- Flag
- Interactive map of Meket
- Country: Ethiopia
- Region: Amhara
- Zone: Semien Wollo

Area
- • Total: 1,909.25 km^{2} (737.17 sq mi)

Population (2012 est.)
- • Total: 245,840
- • Density: 128.76/km^{2} (333.49/sq mi)

= Meket =

District in Amhara Region, Ethiopia

Meket (Amharic: መቄት) is a woreda in Amhara Region, Ethiopia. It is named after a former district located approximately in this area. Located on the western side of the Semien Wollo Zone, Meket is bordered on the south by Wadla and Dawunt, on the west by the Debub Gondar Zone, on the northwest by Bugna, on the north by Lasta, on the northeast by Gidan, and on the east by Guba Lafto. The administrative center of Meket is Filakit Gereger; other settlements include Debre Zebit and Weketa.

== Overview ==
Meket was historically part of Begemder province and a district of it.

A landmark of this woreda is the monastery of Debra Abuna Aron, notable for its cave church. Local tradition tells that one of its chambers has "the remarkable property of allowing a man to stand in the middle of it and read a book while it was pouring with rain, without being touched by a single drop of water, although there was nothing between his head and the sky."

This woreda extends from the divide between the Tekezé and Bashilo watersheds northwards, with elevations ranging from about 1200 at the northwesternmost point to over 3000 meters above sea level along the eastern part of its southern border. Rivers include the Checheho which has its source in this woreda. Filakit Gereger lies on the main Debre Tabor - Nefas Mewcha highway (also known as the Chinese road), and except for those of the eastern lowland woredas it is the only woreda capital with an all-year link to the Zonal capital of Weldiya.

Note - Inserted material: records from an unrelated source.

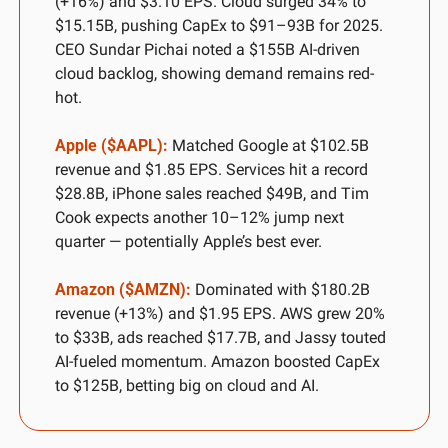
(+16%) and $3.10 EPS. Cloud surged 34% to 
$15.15B, pushing CapEx to $91–93B for 2025. 
CEO Sundar Pichai noted a $155B AI-driven 
cloud backlog, showing demand remains red-
hot.
Apple ($AAPL):
 Matched Google at $102.5B 
revenue and $1.85 EPS. Services hit a record 
$28.8B, iPhone sales reached $49B, and Tim 
Cook expects another 10–12% jump next 
quarter — potentially Apple’s best ever.
Amazon ($AMZN):
 Dominated with $180.2B 
revenue (+13%) and $1.95 EPS. AWS grew 20% 
to $33B, ads reached $17.7B, and Jassy touted 
AI-fueled momentum. Amazon boosted CapEx 
to $125B, betting big on cloud and AI.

Meket, as well as the other seven rural woredas of this Zone, has been grouped amongst the 48 woredas identified as the most drought prone and food insecure in the Amhara Region. To combat increasing droughts and improve crop yields, two irrigation projects have been undertaken in this woreda by the Commission for Sustainable Agriculture and Environmental Rehabilitation in the Amhara Region, affecting 75 hectares and benefiting 270 households.

==Demographics==
A 2012 estimate puts the population at 245,840. This gives a population density of 128.76 people per square kilometer (333.49 people per square mile), given its area of 1909.25 square kilometers (737.17 square miles), slightly lower than the North Wollo Zone average of 134.66 people per square kilometer (348.76 people per square mile).

Based on the 2007 national census conducted by the Central Statistical Agency of Ethiopia (CSA), this woreda has a total population of 226,644, an increase of 17.02% over the 1994 census, of whom 114,398 are men and 112,246 women; 11,750 or 5.18% are urban inhabitants. With an area of 1,909.25 square kilometers, Meket has a population density of 118.71 people per square kilometer (307.45 people per square mile), which is less than the Zone average of 123.25 people per square kilometer (319.22 people per square mile). A total of 50,478 households were counted in this woreda, resulting in an average of 4.49 persons to a household, and 49,078 housing units.

The 1994 national census reported a total population for this woreda of 193,683 in 44,142 households, of whom 98,249 were men and 95,434 were women; 4,761 or 2.46% of its population were urban dwellers.

The largest ethnic group reported in Meket was the Amhara (99.95%). Amharic was spoken as a first language by 99.77%. The majority of the population practiced Ethiopian Orthodox Christianity with 94.69% professing this belief, while 5.3% of the population said they were Muslim. By 2007 this had changed slightly with 95.26% reporting Ethiopian Orthodox Christianity as their religion, while 4.72% of the population said they were Muslim.